La cinquième leçon est celle des villes. L’urbanisation ne se confond pas avec le développement. Une ville crée de la richesse lorsqu’elle est organisée : transports, foncier, logements, écoles, espaces de production. À défaut, elle accumule congestion, habitat précaire et perte de productivité. L’urbanisme n’est pas une question d’esthétique ; c’est une politique de productivité. Dans Quand les cathédrales étaient blanches, Le Corbusier rappelle que la prospérité durable ne naît ni de l’imitation ni de la rente, mais d’une vision nationale capable de mettre la technique, l’urbanisme, l’éducation et l’organisation au service du bien commun.

Reste la question de la vision. Les pays qui réussissent ne transforment pas tout à la fois. Ils fixent quelques priorités et s’y tiennent. La continuité l’emporte sur l’annonce.

Cette exigence s’applique à la gestion des ressources naturelles plus qu’à tout autre domaine. Le fer mauritanien, par exemple, ne conservera sa place que s’il s’adapte aux exigences de l’acier bas carbone. Le projet Nour, actuellement à l’étude, est stratégique. S’il devait prendre du retard, Simandou modifierait durablement les conditions de la concurrence. Pour la SNIM, c’est une véritable course contre le temps.

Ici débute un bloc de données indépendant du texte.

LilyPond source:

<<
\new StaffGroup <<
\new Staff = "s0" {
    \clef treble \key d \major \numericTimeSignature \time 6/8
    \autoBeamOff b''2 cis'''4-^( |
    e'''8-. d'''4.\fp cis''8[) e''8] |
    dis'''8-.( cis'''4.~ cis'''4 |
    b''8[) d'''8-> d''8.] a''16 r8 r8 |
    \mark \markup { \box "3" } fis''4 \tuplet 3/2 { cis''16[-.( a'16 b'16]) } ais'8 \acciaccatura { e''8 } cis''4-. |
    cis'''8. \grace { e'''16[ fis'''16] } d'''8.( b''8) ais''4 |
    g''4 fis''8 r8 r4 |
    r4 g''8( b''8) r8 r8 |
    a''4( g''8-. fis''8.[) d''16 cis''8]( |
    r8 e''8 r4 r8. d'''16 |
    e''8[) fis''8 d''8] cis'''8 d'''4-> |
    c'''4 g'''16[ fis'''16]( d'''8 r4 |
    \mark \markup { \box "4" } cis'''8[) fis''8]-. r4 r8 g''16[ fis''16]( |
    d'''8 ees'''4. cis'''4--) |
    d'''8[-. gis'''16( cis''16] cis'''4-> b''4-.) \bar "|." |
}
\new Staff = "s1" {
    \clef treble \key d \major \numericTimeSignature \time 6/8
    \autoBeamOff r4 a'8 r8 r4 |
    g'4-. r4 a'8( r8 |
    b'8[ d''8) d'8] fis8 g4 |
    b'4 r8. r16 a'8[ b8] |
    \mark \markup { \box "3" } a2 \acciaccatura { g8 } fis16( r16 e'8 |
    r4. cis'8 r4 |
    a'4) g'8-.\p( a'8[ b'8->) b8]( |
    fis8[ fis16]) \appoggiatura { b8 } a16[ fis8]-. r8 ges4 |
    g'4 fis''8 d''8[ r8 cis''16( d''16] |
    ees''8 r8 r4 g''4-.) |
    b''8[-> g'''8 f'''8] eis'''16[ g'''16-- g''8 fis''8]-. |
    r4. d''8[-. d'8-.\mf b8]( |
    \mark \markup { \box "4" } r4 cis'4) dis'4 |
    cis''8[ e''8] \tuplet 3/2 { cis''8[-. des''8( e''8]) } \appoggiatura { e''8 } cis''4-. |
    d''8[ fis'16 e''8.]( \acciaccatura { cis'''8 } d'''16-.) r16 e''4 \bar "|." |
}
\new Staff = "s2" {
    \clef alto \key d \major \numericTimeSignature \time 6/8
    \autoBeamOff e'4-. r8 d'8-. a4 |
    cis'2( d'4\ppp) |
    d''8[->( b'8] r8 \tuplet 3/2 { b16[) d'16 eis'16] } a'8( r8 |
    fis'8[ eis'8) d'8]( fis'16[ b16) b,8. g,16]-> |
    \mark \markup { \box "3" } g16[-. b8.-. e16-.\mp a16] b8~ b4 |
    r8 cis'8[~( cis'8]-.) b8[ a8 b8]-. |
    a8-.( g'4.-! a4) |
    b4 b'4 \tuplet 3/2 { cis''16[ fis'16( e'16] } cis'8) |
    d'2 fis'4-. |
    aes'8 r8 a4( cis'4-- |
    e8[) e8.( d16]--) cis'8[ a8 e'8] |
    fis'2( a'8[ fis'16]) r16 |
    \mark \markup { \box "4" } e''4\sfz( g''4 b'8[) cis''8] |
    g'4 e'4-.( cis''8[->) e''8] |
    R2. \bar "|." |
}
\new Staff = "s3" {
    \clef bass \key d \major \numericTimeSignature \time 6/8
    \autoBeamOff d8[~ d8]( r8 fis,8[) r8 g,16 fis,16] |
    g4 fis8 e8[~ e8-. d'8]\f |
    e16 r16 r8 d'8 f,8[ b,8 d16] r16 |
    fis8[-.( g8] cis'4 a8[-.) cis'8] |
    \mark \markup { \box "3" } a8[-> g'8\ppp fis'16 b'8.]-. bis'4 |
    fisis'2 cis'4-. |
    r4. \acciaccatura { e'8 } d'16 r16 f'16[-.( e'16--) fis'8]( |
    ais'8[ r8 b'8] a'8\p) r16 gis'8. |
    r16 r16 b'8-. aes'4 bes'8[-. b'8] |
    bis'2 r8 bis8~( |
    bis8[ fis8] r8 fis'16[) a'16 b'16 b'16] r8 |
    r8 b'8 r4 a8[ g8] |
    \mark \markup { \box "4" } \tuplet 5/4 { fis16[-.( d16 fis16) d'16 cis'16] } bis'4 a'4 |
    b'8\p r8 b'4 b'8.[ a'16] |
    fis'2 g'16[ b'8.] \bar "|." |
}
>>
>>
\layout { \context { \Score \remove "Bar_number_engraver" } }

Rien de cela ne sera possible sans un État capable de gouverner. Un pays miné par la corruption, l’impunité et le clientélisme compromet sa capacité de développement. Lorsqu’il est traversé par des tensions internes et confronté à un environnement régional incertain, la bonne gouvernance devient une condition de souveraineté.

La Mauritanie est à un point de bascule. Les revenus du gaz, des mines et de la pêche peuvent financer une transformation durable. Ils peuvent tout autant nourrir l’illusion de la richesse. Les ressources naturelles créent une opportunité ; elles ne créent jamais, à elles seules, le développement. La différence réside dans la qualité des institutions, la compétence des femmes et des hommes qui les servent et la constance des politiques publiques.

L’histoire offre les deux exemples. Certains pays ont transformé une rente éphémère en prospérité durable ; d’autres ont dissipé des richesses considérables sans parvenir à bâtir une économie solide. Le choix ne dépend ni de la géologie ni de la chance. Il dépend de la politique.

Les générations futures ne retiendront ni le prix du gaz, ni celui du fer, ni les volumes exportés au cours de cette décennie. Elles jugeront si cette génération de dirigeants a su transformer une rente passagère en puissance durable, convertir des ressources épuisables en capital humain, en institutions solides et en prospérité partagée. Car la véritable richesse d’une nation ne se mesure pas à ce qu’elle extrait de son sous-sol, mais à ce qu’elle construit pour les générations qui lui succéderont.